Management of Non‐insulin‐dependent Diabetes Mellitus in Europe: A Concensus View

Abstract
Non-insulin-dependent diabetes mellitus (NIDDM) is a very common disorder, but less attention is paid to it than to the more dramatic but less prevalent insulin-dependent diabetes. The majority of patients receive their care from primary health care physicians or doctors without particular training in diabetes. Care is highly variable and often inadequate. In the USA this problem has been tackled by promoting a national education programme involving extensive use of television together with written guidelines for management. These latter have been looked at with interest by many diabetologists in Europe, but it has been felt that the guidelines were not entirely suitable for European practice.
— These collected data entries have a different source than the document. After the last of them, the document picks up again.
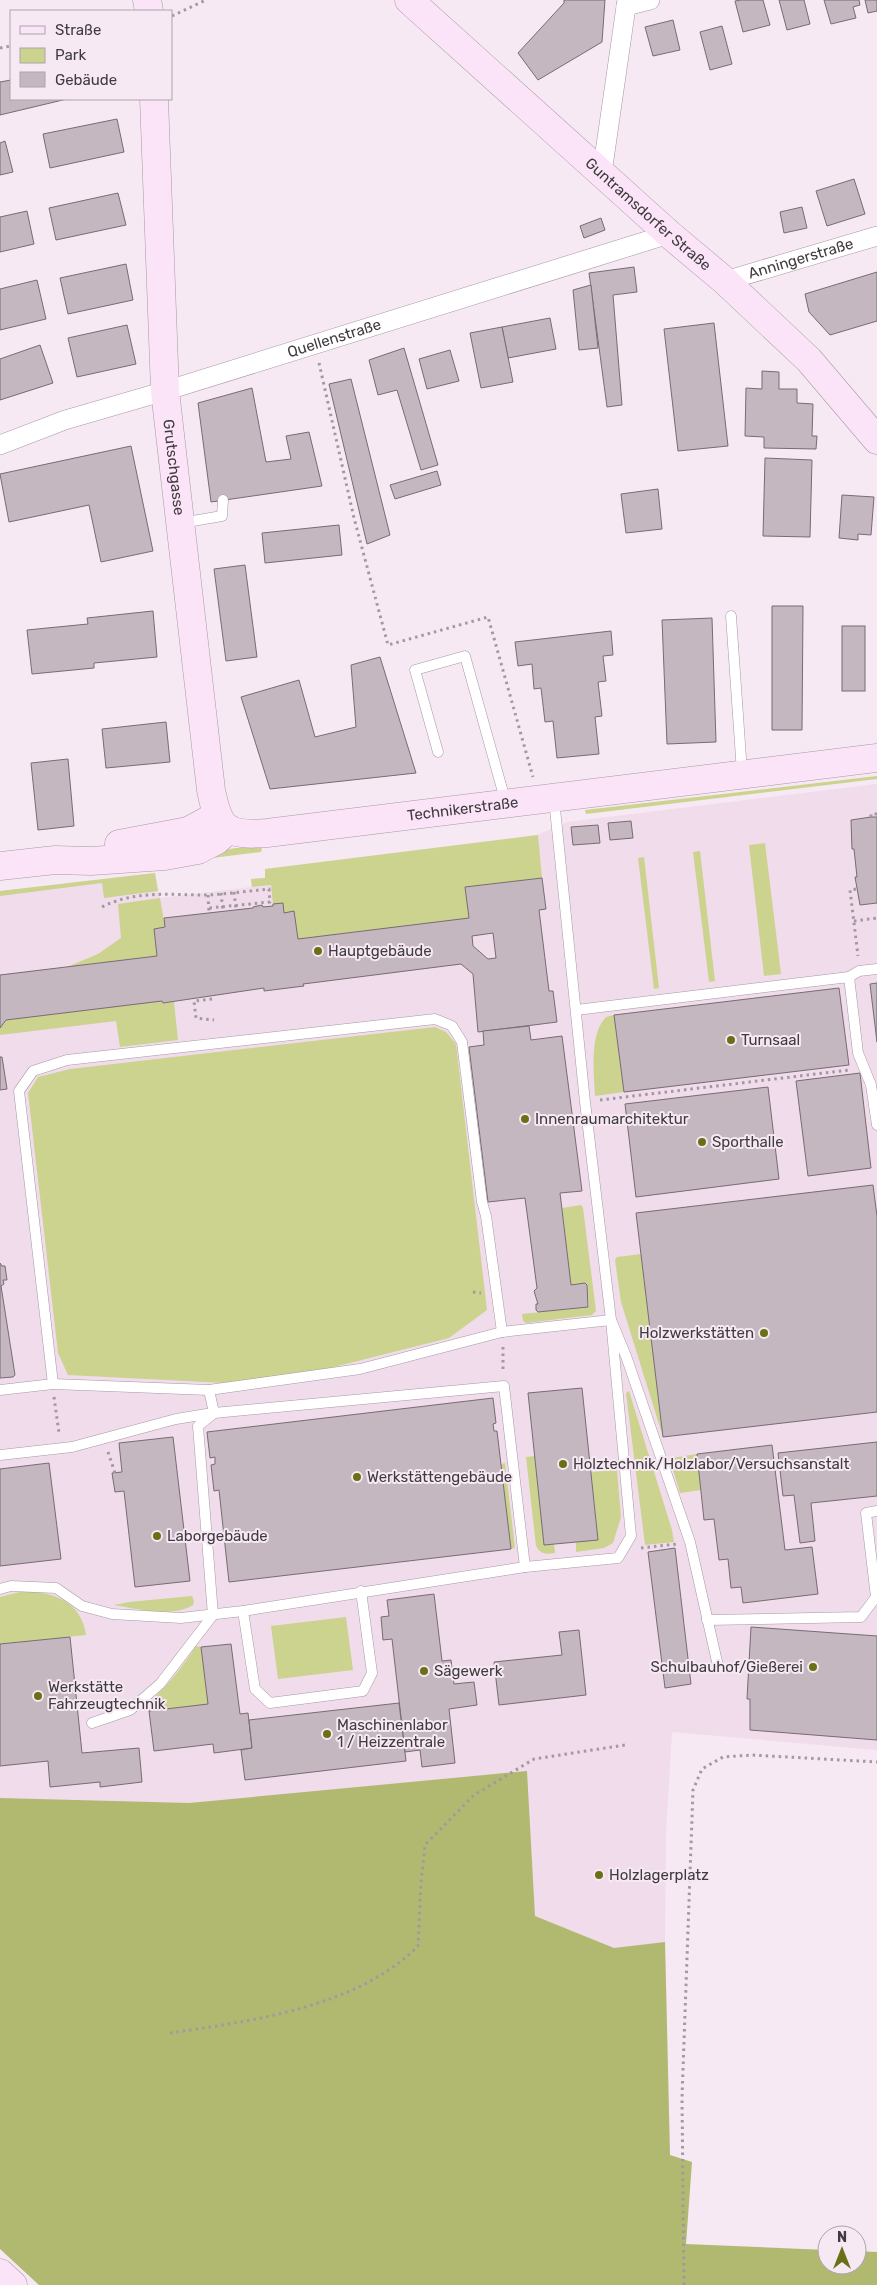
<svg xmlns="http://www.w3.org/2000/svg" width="877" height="2285" viewBox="0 0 877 2285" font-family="Rubik,sans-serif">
<rect width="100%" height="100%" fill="#f6e9f3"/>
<polygon fill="#f0dceb" points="877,784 877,1750 672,1732 666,1834 665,1942 670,2155 39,2285 0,2249 0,891 155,873 160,898 251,887 251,879 265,878 265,869 537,835 567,822"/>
<g fill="#ccd38e">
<polygon points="877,776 877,779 586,814 585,810"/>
<polygon points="538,835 542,878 465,887 469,918 298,939 294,912 284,913 283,903 273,904 271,885 252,887 251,879 265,878 265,869"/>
<polygon points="765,843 781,974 764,976 749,845"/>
<polygon points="235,848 262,848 261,852 180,862 173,861"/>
<polygon points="700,851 715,981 709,982 693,852"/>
<polygon points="644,857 659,988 654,989 638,858"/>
<polygon points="155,873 158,891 104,898 102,883 0,896 0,891"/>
<polygon points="160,898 165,927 154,929 157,956 67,967 98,954 121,938 118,904"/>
<polygon points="162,1001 163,1003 174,1002 178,1040 120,1047 116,1021 0,1035 0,1028 6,1020"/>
<path d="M614 1015 624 1092 595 1096C594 1074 589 1034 606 1017Z"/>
<polygon points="435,1027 446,1032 456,1044 487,1310 449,1338 326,1369 225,1383 68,1375 58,1353 28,1093 38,1077 70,1069"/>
<polygon points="581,1205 583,1208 596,1311 592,1315 526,1323 523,1321 522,1314 588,1307 589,1305 587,1285 585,1283 571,1285 562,1208"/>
<polygon points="641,1254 663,1437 621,1302 615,1260 617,1257"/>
<polygon points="629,1391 672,1530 674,1542 645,1545 626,1393"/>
<polygon points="697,1454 701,1490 680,1493 670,1460 672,1458"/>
<path d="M535 1456 544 1545 554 1544 555 1553C546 1554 541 1555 536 1546L526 1457Z"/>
<polygon points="505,1463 515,1548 511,1549 501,1464"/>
<polygon points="617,1470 621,1517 613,1543 604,1548 576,1552 576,1542 598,1540 591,1472"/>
<path d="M24 1591C55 1592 81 1602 86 1635L0 1644V1597Z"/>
<path d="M192 1596 194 1601 193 1605C173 1618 137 1609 114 1605L129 1602Z"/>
<polygon points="346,1617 353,1670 278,1679 271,1626"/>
<path d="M196 1646 201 1647 208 1704 149 1711 148 1704C167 1686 182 1668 196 1646Z"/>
</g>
<polygon fill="#b1b971" points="527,1771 535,1916 614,1948 665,1942 670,2155 692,2162 686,2244 827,2250 827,2265 857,2265 857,2251 877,2252 877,2285 39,2285 0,2249 0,1798 189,1803"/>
<g fill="#c4b7c0" stroke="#776b74" fill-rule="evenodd">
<polygon points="564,0 605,0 602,42 538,80 518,53 564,3"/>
<polygon points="741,0 763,0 770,25 743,32 735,1"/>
<polygon points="779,0 804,0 810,24 787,30"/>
<polygon points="824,0 859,0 860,5 853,7 856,18 831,24"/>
<polygon points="865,0 877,0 877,11 868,13"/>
<polygon points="673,20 680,50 653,56 645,27"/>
<polygon points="722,26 732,64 710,70 700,32"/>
<polygon points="11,80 11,99 67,99 0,115 0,82"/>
<polygon points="117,119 124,152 50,168 43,134"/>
<polygon points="5,141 13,172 0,175 0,143"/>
<polygon points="854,179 865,214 827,226 816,191"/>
<polygon points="118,193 126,225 56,240 49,208"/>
<polygon points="802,207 807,228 784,233 780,212"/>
<polygon points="27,211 34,244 0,252 0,217"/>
<polygon points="601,218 605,230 584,238 580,226"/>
<polygon points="126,264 133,300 68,314 60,278"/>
<polygon points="634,267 637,292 613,295 622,405 607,407 589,273"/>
<polygon points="877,272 877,321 830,335 809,312 805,294"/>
<polygon points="37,280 46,319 0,330 0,289"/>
<polygon points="591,285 598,348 579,350 573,290"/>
<polygon points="550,318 556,349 508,358 502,327"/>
<polygon points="714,323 728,446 678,451 664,329"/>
<polygon points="127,325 136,364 77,377 68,338"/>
<polygon points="502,327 513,382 481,388 470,333"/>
<polygon points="40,345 53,383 0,400 0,359"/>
<polygon points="404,348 438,465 421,470 397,390 378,395 369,360"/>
<polygon points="450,350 459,381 427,389 419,359"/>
<polygon points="762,371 779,372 779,389 797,389 797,403 813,404 812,436 817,436 816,449 764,448 764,437 745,436 746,388 762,389"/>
<polygon points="351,379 390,535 367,544 329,384"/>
<polygon points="252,388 266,462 291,459 286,436 309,432 322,486 211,502 198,403"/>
<polygon points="131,446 153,551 101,562 89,505 9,522 0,474"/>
<polygon points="765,458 812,460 810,537 763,536"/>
<polygon points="437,471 441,485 395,499 390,485"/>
<polygon points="658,489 662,529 626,533 621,494"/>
<polygon points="842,495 874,497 871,535 858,534 858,540 839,538"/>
<polygon points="339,525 342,555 265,563 262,533"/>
<polygon points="245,565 257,657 226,661 214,569"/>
<polygon points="772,606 803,606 802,730 772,730"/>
<polygon points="153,611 157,657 94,663 94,668 32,674 27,630 88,624 87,618"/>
<polygon points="712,618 716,742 667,744 662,620"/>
<rect x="842" y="626" width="23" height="65"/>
<polygon points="611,631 613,655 603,656 606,681 598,682 602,716 595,717 599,754 557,758 553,721 545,722 541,688 534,689 532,664 518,666 515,642"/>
<polygon points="380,657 416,773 270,789 241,697 299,680 315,737 356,727 351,665"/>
<polygon points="166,722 170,762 106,768 102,729"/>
<polygon points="68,759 74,826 38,830 31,763"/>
<polygon points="871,817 877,817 877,903 860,905 855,877 857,877 854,849 852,849 851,820"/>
<polygon points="631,821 633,838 610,840 608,823"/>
<polygon points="598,825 600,843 573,845 571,827"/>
<path d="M542 878 546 909 539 910 549 991H553L557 1022 478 1032 473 974 461 964 303 984 304 986 264 991V988L163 1003 162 1001 6 1020 0 1028V975L157 956 154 929 165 927 164 918 253 908V907L262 905 263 907 273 906V904L283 903 284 913 294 911 298 939 469 918 465 887ZM493 933 496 958 488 959 473 946 472 936Z"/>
<polygon points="877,983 877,1042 870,984"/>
<polygon points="839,988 849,1065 624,1092 614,1015"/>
<polygon points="529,1026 531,1040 562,1036 582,1191 560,1193 571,1285 585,1283 587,1285 588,1307 538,1312 536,1310 536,1304 538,1304 534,1291 537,1288 525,1198 488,1202 469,1047 484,1045 483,1031"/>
<polygon points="0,1057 2,1057 7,1089 0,1090"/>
<polygon points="860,1073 871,1168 808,1176 796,1081"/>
<polygon points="768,1087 779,1179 636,1197 625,1104"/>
<polygon points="873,1185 877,1216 877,1412 663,1437 636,1213"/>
<polygon points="0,1263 2,1266 5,1266 7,1280 3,1280 4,1284 1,1286 15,1375 13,1377 0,1378"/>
<polygon points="582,1388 598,1540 544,1545 528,1393"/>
<polygon points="493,1398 496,1423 493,1424 494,1431 497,1431 511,1549 229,1582 219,1490 214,1491 211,1465 215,1464 215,1457 210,1458 207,1432"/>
<polygon points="173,1437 190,1581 135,1587 124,1491 115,1492 112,1473 122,1472 119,1443"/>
<polygon points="877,1442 877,1496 811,1503 815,1541 800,1543 794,1495 783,1496 778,1453"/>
<polygon points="772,1445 785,1550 812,1547 818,1594 743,1603 741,1587 731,1588 728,1559 719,1560 714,1519 704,1520 697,1454"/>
<polygon points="49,1463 61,1559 0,1566 0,1469"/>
<polygon points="675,1548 691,1684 665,1688 648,1552"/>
<polygon points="434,1594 442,1661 451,1660 454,1684 474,1682 477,1705 449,1709 455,1763 422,1767 420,1750 405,1752 392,1639 383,1640 381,1617 389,1616 387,1600"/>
<polygon points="751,1627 877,1636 877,1740 750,1730 750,1699 747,1699"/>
<polygon points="579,1630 586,1695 499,1705 494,1662 562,1655 559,1632"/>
<polygon points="70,1637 82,1753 139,1748 142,1782 100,1787 100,1782 50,1787 48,1761 0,1766 0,1644"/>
<polygon points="231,1644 240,1714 248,1713 252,1748 214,1753 213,1744 154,1751 149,1711 208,1704 201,1647"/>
<polygon points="399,1703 406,1761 245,1780 241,1750 252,1748 249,1720"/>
</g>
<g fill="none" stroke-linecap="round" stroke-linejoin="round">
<defs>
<g id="lane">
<polyline points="181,523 222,516 223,500"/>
<polyline points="731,616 742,772"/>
<polyline points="438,752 415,670 465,656 506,803"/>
<polyline points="849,977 859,971 877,969"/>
<polyline points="576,1010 849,977 858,1053 871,1085 877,1125"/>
<polyline points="53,1384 19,1091 33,1071 67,1060 435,1019 452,1026 462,1042 482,1202 486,1216 502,1332"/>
<polyline points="0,1390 53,1384 209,1390 360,1369 502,1332 611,1320 626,1356 690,1542 718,1666"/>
<polyline points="209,1390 214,1413 504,1386 525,1567"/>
<polyline points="0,1455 72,1447 176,1419 213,1413"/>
<polyline points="0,1589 11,1586 56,1588 82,1606 112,1614 181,1618 243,1611 525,1567 618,1558 631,1536 611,1320 585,1102 554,799"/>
<polyline points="243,1611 255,1689 270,1703 363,1691 372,1673 361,1591"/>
<polyline points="707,1620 861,1617 876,1597 866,1513 877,1511"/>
<polyline points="92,1723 130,1710 160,1684 213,1615 198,1426 214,1413"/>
</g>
<g id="street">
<polyline points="626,6 650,0"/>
<polyline points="602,173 627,0"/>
<path id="s1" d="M725 281 877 236"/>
<path id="s2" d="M0 445 65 420 165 391 669 234"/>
</g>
<g id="secondary">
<polyline points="147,0 149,11"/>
<path id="s3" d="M409 0 669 234 725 281 809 360 877 440"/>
<path id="s4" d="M154 99 165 391 211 790C219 830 226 836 267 833L877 758"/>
<polyline points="119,844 188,831 216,816"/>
<polyline points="0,866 55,860 91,861 165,856 198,850 217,840 229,829"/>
<polyline points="0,2273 13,2285"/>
</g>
</defs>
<use href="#lane" stroke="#a699a3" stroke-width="11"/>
<use href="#street" stroke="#a699a3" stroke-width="20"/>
<use href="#secondary" stroke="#a699a3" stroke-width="29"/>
<g stroke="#a299a0" stroke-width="3" stroke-dasharray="2.5 4" stroke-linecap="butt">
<polyline points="172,16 206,0"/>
<polyline points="0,48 11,46"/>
<polyline points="319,363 354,518 388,645 488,617 533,777"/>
<polyline points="871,817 871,814 877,814"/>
<polyline points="856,889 850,890 858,956"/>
<polyline points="234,892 236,910"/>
<polyline points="221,893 223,912"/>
<polyline points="208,895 209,913"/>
<path d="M102 907C135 890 171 895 207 895 228 894 249 891 269 889L270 902 209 908"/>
<polyline points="854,921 877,918"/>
<polyline points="212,999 194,1001 196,1018 214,1020"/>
<polyline points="600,1100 849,1070"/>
<polyline points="473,1292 481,1293"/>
<polyline points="503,1347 503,1371"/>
<polyline points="54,1397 59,1433"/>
<polyline points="108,1452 115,1473"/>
<polyline points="641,1548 677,1544"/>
<path d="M170 2033C252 2021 358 2007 418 1946L421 1883 425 1845 474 1795 534 1759 625 1745"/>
<polyline points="684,2285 682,2098 693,1790 702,1769 723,1757 752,1755 877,1762"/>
</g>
<use href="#lane" stroke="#fff" stroke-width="10"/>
<use href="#street" stroke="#fff" stroke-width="19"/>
<use href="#secondary" stroke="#fbe4f7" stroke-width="28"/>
</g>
<g fill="#6a7016" stroke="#f6e9f3" stroke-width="2">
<circle cx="318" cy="951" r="5"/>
<circle cx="731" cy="1040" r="5"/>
<circle cx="525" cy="1119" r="5"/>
<circle cx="702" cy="1142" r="5"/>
<circle cx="764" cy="1333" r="5"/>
<circle cx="563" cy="1464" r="5"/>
<circle cx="357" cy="1477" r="5"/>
<circle cx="157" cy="1536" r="5"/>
<circle cx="813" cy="1667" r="5"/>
<circle cx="424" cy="1671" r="5"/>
<circle cx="38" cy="1696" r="5"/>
<circle cx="327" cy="1734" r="5"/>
<circle cx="599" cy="1875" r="5"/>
</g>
<g text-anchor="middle" stroke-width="4" stroke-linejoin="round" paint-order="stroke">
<g font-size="15" fill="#403b3f" stroke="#f6e9f3">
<text dy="5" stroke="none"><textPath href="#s3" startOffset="321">Guntramsdorfer Straße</textPath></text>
<text dy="5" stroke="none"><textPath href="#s1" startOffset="79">Anningerstraße</textPath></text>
<text dy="5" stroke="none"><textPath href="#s2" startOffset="351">Quellenstraße</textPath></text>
<text dy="5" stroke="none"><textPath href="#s4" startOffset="369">Grutschgasse</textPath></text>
<text dy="5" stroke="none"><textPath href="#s4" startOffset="974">Technikerstraße</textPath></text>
</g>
<g font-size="15" fill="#403b3f" stroke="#f6e9f3" text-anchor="start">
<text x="328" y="956">Hauptgebäude</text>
<text x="741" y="1045">Turnsaal</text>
<text x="535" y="1124">Innenraumarchitektur</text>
<text x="712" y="1147">Sporthalle</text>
<text x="754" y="1338" text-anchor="end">Holzwerkstätten</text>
<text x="573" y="1469">Holztechnik/Holzlabor/Versuchsanstalt</text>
<text x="367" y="1482">Werkstättengebäude</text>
<text x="167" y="1541">Laborgebäude</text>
<text x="803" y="1672" text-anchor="end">Schulbauhof/Gießerei</text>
<text x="434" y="1676">Sägewerk</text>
<text x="48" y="1692">Werkstätte<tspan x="48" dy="17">Fahrzeugtechnik</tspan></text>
<text x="337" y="1730">Maschinenlabor<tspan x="337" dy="17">1 / Heizzentrale</tspan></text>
<text x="609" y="1880">Holzlagerplatz</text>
</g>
</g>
<rect x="10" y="10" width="162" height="90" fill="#f6e9f3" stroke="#ada3ab"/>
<rect x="20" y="26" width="25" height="8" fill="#fbe4f7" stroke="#ada3ab"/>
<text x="55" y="35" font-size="15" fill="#403b3f">Straße</text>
<rect x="20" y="48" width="25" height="15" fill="#ccd38e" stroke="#ada3ab"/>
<text x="55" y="60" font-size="15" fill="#403b3f">Park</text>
<rect x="20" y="72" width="25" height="15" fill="#c4b7c0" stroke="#ada3ab"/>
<text x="55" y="85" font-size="15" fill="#403b3f">Gebäude</text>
<g transform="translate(842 2250)"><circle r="24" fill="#f6e9f3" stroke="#ada3ab"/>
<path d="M0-4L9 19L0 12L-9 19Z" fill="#6a7016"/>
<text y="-8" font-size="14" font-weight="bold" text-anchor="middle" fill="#403b3f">N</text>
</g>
</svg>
As a result an initiative was taken to generate more suitable materials for European use. Diabetologists from 14 European countries, representing the European NIDDM Policy Group (EUR-NIDDM-PC) therefore met in Amsterdam in 1986 with the blessing of the Council of the European Region of the IDF. The aims were first to establish whether a concensus view on management of non-insulin-dependent diabetes could be achieved, and if this was possible then to produce written materials for use in the care of people with non-insulin-dependent diabetes aimed particularly at the primary health care sector and the general physician. A remarkable degree of concensus was reached considering the different backgrounds and specialities represented by the group. Discussions were lengthy but constructive and were pervaded by a determination to improve care for such patients in Europe. The first output from the group is the short concensus document which follows. This has already been published in the IDF Bulletin but is now reproduced in full in Diabetic Medicine in order to broaden the readership of the document. It is meant as a discussion paper. As such it was presented at a meeting of diabetologists in Berlin in September 1987 and was amended as a result of these discussions. Further comments and input will be welcome. Once such comments have been received the group will produce a desk-top manual for physicians together with a more comprehensive volume discussing the problems of non-insulin-dependent diabetes.